Disintermediation is the Friend of a Good Website


dis·in·ter·me·di·a·tion [dis-ˌin-tər-ˌmē-dē-ˈā-shən]
According to Wikipedia, disintermediation is the removal of intermediaries in a supply chain: "cutting out the middleman".

This morning I ascended the bully pulpit and gave our team a speech as to why our OneStop pages are an order of magnitude more popular than other pages we produce. (We produce pages for different sites/user communities including the public, partners, and sales people.)


As I've written about, prior, people like OneStop because the content is complete, accurate, up to date, and is in a consistent format. Easy enough, right? Not really. The question is, what ingredients are necessary, in the secret sauce, to produce this quality content?

Ownership

The page(s) need to be owned by the content expert, or minimally some who is well versed in the content AND in the needs and expectations of the users. On OneStop we have the person's name, picture, and country flag on the page. The quality of the page is a direct reflection of the author.

Disintermediation! 
Most of the sites our group works with are based on a structured update process. The content creator needs to submit a request with the update. It then goes through a couple of people for approval on correctness and completeness, and then goes to a web person for posting. This process can be time consuming, and often something is lost in translation. On OneStop the owner does the actual posting. The corollary to this rule is that it Needs to be Easy.

The owner needs to be a user
The best pages are the ones that the owner uses every day. This is the only was to get a gut feel for whether the page works. Are the items in the right order? Is it easy to find the highest priority items? Are there bad links? Is response time fast?

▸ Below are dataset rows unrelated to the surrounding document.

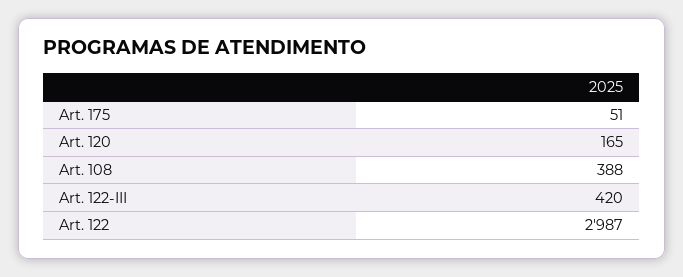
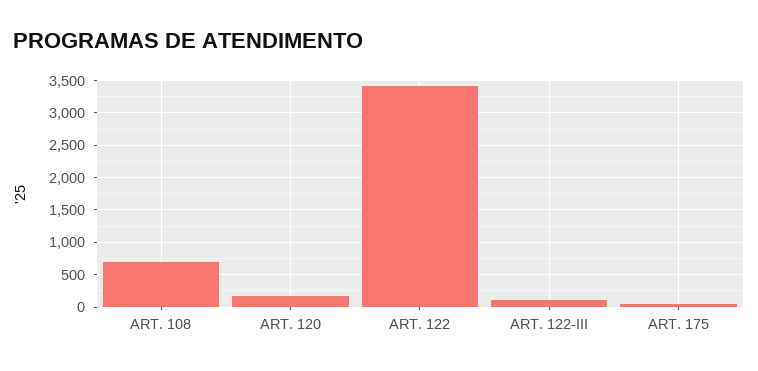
  {
    "Art. 175": 51,
    "Art. 120": 165,
-   "Art. 108": 388,
+   "Art. 108": 700,
-   "Art. 122-III": 420,
+   "Art. 122-III": 100,
-   "Art. 122": 2987
+   "Art. 122": 3400
  }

Is the page always available? Many of the best pages on OneStop are authored by SEs. As SEs talk to customers every day, and use OneStop to look up information to support these customers, they can do an optimal job of creating a page that is useful for other SEs.

Needs to pass the what's in it for me test
It can be a decent amount of work to maintain a popular OneStop page. Having an author's name and picture featured prominently on the page gives credit where credit is due. Note that in a intermediated site the content contributor is often invisible.

Working feedback loop
I'm a glutton for feedback. [Particularly positive feedback. :) ] Bloggers are heavily reliant on comments and stats, often via google analytics. Internal content contributors often aren't so lucky. On OneStop we make a big effort to make as much data as possible easy available. I think of it as positive reinforcement.

Ask the users

On OneStop it is necessary to login, so we know who views, updates, and comments on a page.
In my experience, users love when you reach out to them. It shows you care and want to increase the quality and effectiveness of the page. There is always what I call a gem in the responses, a really good idea that you can readily implement.

As a closing thought, I like to emphasize people over tools and mechanism. It's not that I don't like mechanism, I'm a huge google fan (search, gmail, talk, reader, docs, etc.) However, I'd bet dollars to donuts that the developers use almost all the tools - on a daily basis - to do their jobs. See owner needs to be a user above.